Material provided.
=-=-=

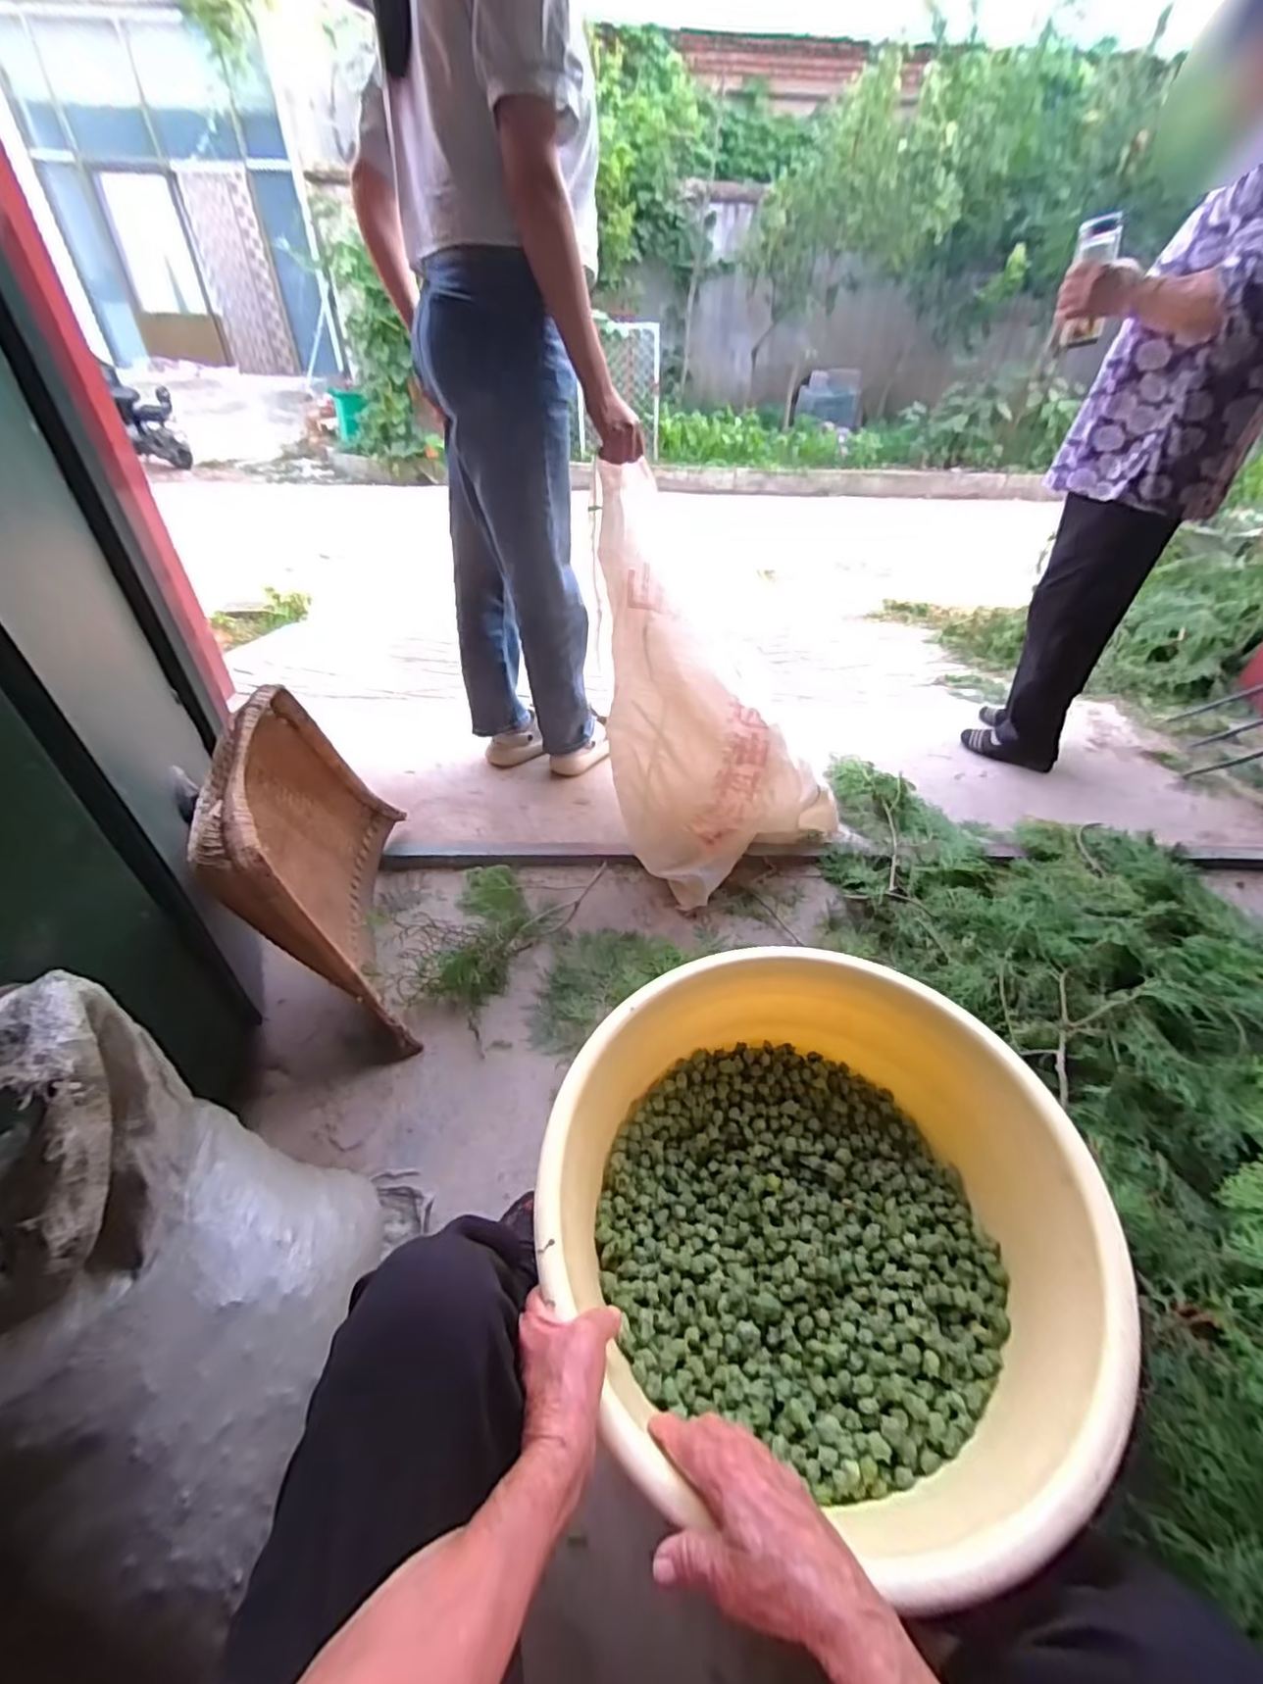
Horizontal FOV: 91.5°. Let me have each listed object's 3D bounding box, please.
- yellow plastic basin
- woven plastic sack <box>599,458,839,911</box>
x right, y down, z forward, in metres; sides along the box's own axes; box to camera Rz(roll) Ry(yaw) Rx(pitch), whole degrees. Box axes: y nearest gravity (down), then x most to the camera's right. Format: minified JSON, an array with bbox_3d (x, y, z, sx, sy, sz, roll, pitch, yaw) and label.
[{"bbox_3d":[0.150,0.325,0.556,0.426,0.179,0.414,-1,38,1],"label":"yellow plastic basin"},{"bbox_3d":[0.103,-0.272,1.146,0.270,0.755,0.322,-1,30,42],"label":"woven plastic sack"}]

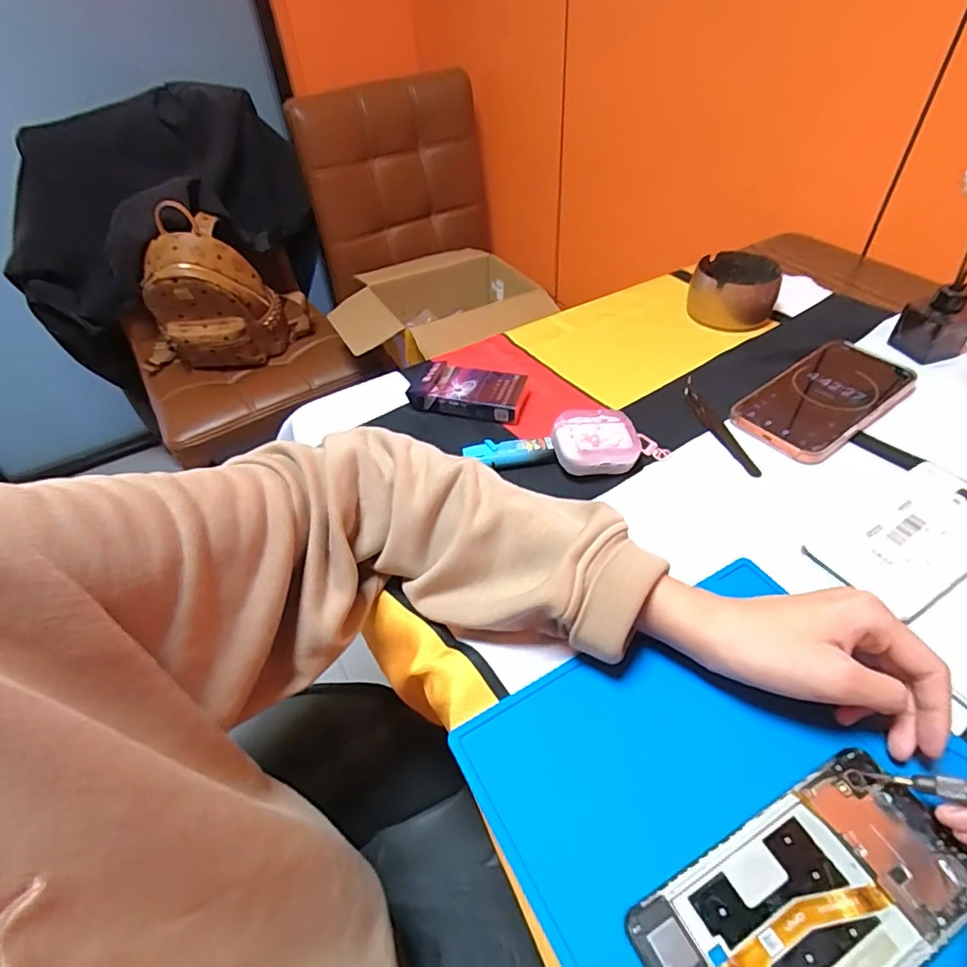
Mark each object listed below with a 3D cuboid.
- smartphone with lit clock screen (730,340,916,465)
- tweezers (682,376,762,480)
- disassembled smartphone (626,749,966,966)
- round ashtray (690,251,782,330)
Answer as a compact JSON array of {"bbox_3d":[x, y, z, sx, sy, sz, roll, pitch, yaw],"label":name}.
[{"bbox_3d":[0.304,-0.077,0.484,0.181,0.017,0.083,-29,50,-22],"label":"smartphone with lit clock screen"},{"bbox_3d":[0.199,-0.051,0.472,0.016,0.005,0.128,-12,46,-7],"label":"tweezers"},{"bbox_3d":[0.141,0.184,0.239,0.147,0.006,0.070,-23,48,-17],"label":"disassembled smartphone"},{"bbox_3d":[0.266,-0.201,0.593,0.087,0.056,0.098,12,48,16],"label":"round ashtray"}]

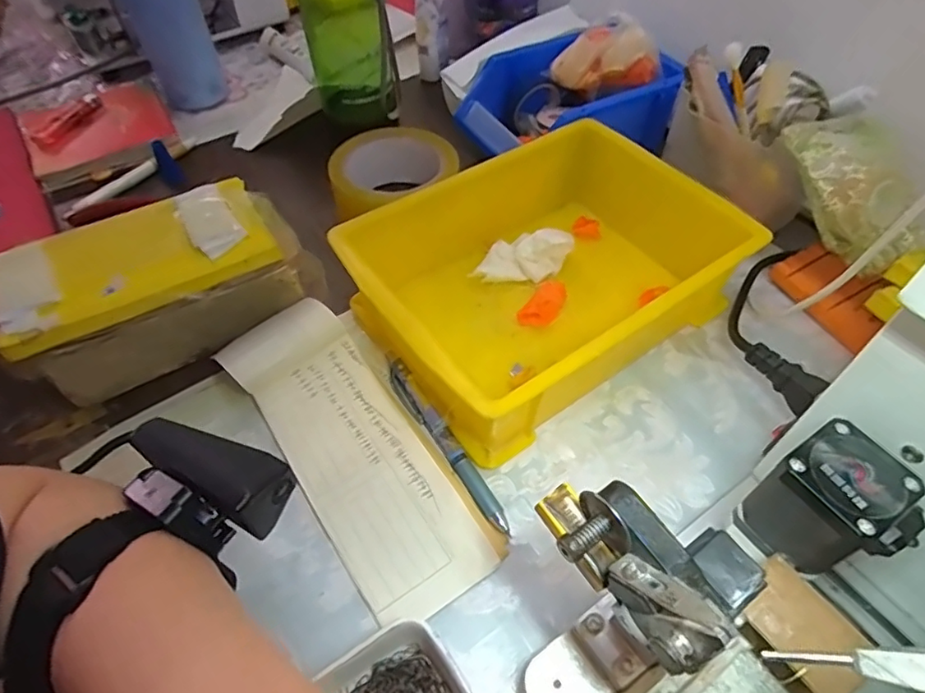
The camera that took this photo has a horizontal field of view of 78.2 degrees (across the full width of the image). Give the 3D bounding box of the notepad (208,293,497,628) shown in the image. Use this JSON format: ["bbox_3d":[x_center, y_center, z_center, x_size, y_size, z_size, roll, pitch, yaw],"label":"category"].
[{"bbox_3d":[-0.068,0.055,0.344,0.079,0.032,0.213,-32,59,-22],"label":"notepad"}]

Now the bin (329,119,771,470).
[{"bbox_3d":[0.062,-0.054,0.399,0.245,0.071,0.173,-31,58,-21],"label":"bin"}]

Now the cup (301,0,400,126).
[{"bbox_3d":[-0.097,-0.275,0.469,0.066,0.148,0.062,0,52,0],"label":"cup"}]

=-=-=

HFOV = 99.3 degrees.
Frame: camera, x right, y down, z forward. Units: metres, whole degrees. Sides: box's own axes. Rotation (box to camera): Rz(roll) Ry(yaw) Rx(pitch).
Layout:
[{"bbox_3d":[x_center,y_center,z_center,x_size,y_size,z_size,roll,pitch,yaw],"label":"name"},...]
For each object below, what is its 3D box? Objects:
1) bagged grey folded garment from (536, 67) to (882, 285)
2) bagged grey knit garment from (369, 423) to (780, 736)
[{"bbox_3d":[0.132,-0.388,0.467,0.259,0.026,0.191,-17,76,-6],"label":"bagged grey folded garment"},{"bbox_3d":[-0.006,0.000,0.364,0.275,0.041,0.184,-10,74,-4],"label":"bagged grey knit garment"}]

=-=-=

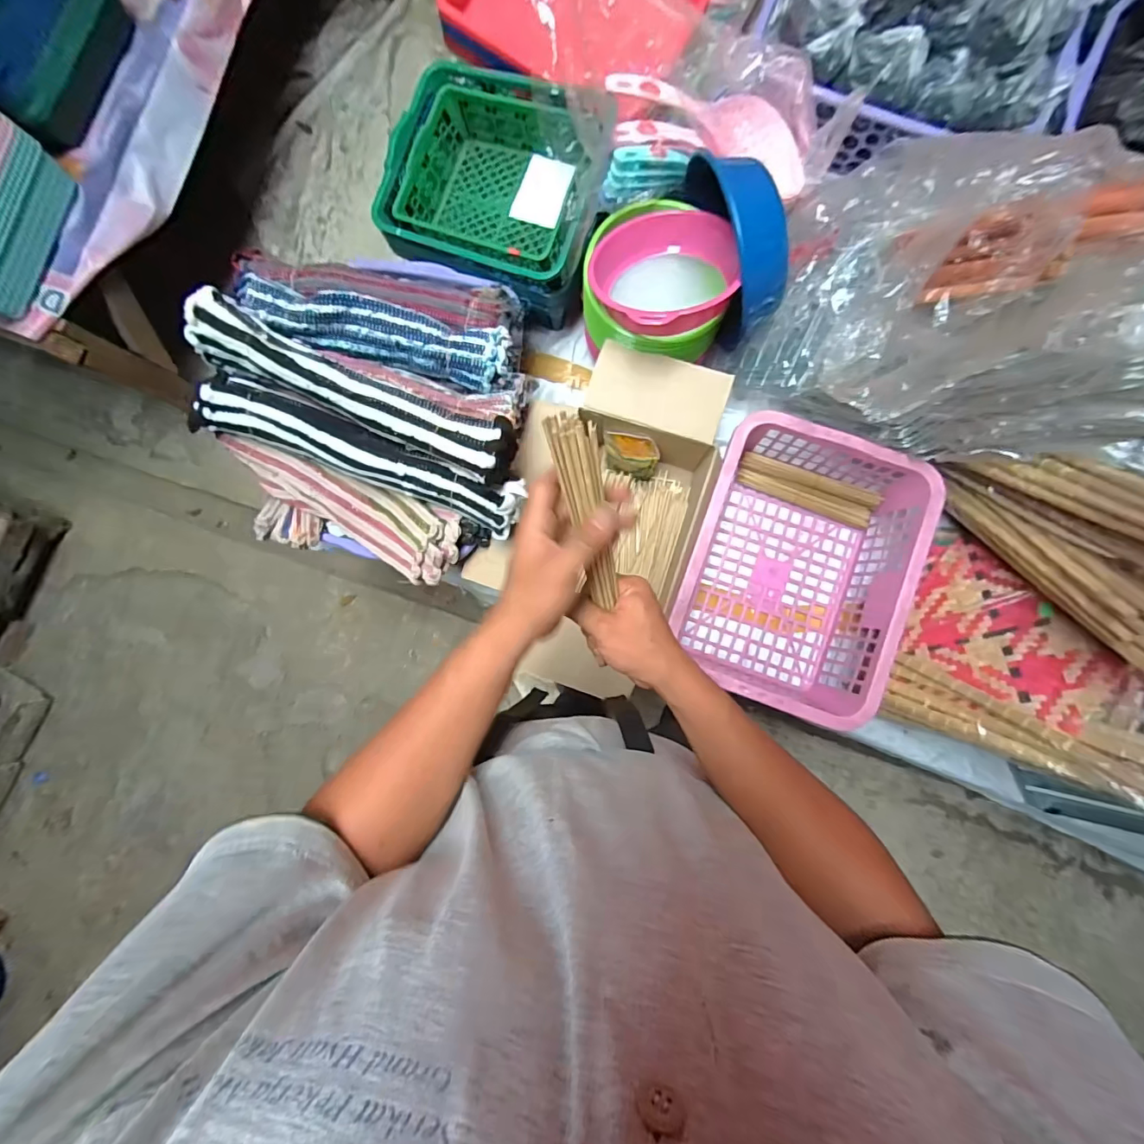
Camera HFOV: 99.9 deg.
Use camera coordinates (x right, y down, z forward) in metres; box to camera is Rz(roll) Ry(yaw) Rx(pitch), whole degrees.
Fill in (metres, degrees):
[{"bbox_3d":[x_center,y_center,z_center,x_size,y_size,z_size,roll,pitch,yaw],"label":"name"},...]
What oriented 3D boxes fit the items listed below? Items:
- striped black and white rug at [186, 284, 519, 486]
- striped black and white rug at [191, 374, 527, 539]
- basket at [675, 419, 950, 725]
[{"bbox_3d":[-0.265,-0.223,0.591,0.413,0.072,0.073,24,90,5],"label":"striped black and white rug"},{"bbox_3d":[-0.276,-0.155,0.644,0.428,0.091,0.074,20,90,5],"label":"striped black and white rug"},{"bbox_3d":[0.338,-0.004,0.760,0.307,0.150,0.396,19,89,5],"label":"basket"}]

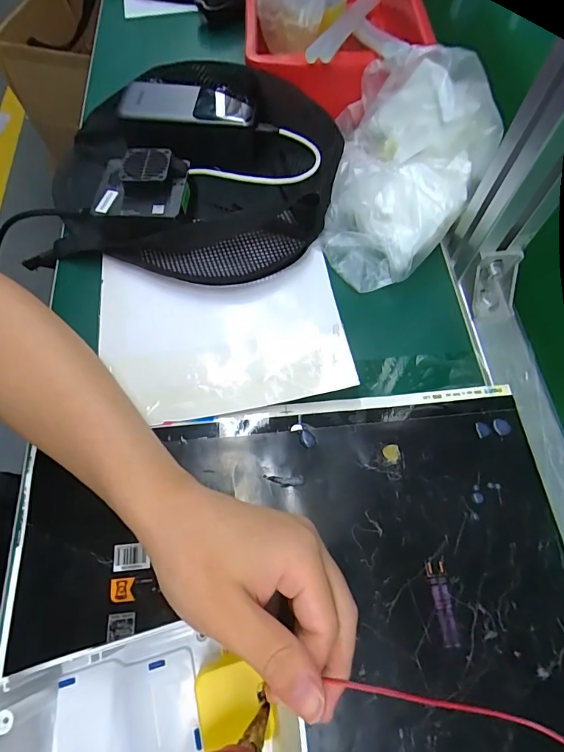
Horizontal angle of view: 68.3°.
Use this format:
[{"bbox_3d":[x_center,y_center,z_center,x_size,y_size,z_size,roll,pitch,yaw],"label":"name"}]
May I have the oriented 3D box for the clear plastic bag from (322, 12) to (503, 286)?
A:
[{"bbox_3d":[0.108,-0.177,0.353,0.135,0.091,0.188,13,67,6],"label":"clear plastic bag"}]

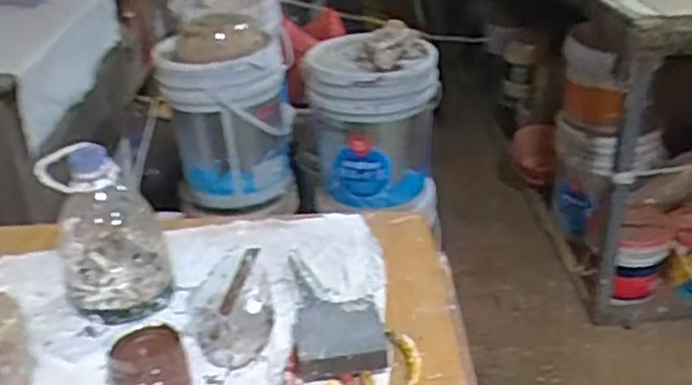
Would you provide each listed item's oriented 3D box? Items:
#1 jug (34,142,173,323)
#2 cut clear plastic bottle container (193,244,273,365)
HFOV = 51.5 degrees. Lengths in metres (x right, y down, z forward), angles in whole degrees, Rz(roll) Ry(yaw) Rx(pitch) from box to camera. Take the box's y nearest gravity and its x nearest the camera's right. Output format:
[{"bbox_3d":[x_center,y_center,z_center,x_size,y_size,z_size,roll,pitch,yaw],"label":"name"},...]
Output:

=-=-=

Work required.
How many lines in these entries hold the string "Output"? Answer with the number alone.

Reply to the task.
2